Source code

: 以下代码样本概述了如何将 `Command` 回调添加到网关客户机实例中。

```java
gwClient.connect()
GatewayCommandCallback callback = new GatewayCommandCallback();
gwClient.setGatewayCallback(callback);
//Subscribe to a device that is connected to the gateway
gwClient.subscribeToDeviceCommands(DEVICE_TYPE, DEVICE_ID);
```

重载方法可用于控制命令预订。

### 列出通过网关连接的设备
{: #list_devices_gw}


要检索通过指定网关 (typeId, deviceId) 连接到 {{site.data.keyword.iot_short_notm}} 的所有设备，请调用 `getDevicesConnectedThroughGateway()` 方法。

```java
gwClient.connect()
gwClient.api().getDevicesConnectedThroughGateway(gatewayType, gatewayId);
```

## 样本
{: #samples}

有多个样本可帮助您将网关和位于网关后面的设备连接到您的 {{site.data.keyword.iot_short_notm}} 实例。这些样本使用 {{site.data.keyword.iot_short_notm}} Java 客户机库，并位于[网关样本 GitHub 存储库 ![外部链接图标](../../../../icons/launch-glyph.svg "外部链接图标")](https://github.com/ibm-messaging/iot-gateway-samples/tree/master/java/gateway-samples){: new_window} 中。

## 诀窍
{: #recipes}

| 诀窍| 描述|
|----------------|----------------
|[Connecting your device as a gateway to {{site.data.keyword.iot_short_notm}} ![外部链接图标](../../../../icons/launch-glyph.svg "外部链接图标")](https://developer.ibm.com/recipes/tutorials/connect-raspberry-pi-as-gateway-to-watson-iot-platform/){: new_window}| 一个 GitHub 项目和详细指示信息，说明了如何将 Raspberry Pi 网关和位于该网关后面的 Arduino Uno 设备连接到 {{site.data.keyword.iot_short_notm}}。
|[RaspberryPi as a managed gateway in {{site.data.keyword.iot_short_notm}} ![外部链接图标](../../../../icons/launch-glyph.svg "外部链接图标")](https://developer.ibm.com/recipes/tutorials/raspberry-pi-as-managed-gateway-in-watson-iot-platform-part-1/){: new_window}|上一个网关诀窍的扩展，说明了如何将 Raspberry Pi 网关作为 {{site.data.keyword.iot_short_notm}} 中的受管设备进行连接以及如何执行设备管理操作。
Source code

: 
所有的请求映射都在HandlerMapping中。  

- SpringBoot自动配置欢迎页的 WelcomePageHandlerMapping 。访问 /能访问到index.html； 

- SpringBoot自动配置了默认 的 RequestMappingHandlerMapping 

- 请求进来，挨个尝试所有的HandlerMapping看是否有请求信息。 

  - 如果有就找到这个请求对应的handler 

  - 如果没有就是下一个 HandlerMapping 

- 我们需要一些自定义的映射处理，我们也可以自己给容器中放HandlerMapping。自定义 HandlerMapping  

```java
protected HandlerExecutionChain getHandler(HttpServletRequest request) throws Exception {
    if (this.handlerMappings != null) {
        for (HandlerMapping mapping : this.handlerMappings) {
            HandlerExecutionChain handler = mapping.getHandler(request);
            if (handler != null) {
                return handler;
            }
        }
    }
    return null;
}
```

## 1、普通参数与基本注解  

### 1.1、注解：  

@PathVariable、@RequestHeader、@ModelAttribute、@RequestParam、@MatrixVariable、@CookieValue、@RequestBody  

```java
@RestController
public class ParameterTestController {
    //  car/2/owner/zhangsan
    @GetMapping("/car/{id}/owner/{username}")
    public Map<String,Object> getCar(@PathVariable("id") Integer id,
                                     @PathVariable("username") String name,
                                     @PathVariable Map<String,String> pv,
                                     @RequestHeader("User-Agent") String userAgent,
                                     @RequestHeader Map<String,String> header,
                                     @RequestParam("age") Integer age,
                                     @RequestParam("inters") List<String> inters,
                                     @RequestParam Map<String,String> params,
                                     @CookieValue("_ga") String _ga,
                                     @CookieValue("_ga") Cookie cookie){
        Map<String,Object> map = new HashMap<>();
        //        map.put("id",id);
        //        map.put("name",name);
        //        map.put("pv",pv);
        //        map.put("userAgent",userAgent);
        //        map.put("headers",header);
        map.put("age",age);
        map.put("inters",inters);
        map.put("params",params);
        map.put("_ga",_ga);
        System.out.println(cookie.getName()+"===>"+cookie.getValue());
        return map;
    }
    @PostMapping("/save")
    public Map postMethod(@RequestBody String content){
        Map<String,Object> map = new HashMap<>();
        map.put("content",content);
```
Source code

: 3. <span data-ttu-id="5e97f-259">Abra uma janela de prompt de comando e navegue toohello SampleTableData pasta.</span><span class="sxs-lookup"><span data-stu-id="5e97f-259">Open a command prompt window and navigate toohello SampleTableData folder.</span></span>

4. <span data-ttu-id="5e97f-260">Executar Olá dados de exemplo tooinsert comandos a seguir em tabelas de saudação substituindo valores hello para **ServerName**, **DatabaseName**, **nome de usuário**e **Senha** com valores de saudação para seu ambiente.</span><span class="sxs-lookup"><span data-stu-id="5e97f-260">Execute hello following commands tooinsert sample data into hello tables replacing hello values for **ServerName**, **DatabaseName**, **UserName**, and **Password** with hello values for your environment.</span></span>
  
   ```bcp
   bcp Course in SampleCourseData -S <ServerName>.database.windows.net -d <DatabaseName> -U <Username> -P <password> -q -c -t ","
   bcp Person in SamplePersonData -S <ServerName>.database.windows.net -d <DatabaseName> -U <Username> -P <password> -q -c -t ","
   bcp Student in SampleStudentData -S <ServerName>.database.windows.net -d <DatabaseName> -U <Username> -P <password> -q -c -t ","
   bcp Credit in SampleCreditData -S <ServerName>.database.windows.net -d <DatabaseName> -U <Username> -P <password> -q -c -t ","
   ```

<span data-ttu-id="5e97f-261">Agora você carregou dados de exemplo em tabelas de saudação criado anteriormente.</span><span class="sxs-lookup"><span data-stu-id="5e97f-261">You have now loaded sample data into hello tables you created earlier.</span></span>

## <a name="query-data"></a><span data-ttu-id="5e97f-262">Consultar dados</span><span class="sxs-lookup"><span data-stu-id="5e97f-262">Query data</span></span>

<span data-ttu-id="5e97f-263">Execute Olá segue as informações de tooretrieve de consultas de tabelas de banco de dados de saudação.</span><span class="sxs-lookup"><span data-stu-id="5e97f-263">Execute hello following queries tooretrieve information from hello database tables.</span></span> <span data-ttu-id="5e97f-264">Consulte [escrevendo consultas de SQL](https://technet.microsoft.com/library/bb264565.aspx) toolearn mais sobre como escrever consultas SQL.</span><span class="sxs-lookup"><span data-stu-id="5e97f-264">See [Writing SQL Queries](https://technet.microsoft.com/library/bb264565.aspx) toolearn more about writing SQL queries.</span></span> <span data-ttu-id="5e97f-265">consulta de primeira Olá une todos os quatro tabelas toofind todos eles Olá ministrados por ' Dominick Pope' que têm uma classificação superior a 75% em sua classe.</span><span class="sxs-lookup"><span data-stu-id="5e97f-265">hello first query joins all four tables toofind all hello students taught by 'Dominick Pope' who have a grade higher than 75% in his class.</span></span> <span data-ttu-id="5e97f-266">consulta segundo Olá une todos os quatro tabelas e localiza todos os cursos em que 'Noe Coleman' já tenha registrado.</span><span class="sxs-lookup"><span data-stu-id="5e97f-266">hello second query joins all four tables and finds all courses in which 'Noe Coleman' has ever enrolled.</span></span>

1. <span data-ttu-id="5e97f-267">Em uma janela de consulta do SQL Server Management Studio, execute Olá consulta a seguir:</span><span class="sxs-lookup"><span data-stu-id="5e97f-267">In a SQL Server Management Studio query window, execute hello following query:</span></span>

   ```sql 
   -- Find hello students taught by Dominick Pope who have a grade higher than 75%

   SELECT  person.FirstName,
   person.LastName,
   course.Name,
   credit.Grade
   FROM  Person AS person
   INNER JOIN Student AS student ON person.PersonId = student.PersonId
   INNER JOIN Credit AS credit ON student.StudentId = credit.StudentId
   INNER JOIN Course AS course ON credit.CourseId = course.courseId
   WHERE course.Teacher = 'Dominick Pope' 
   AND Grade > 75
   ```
+++
▶ Prompt
Search the entries for the word "exemplo" and report how many lines contain it, as a bare number.

▶ Your response
2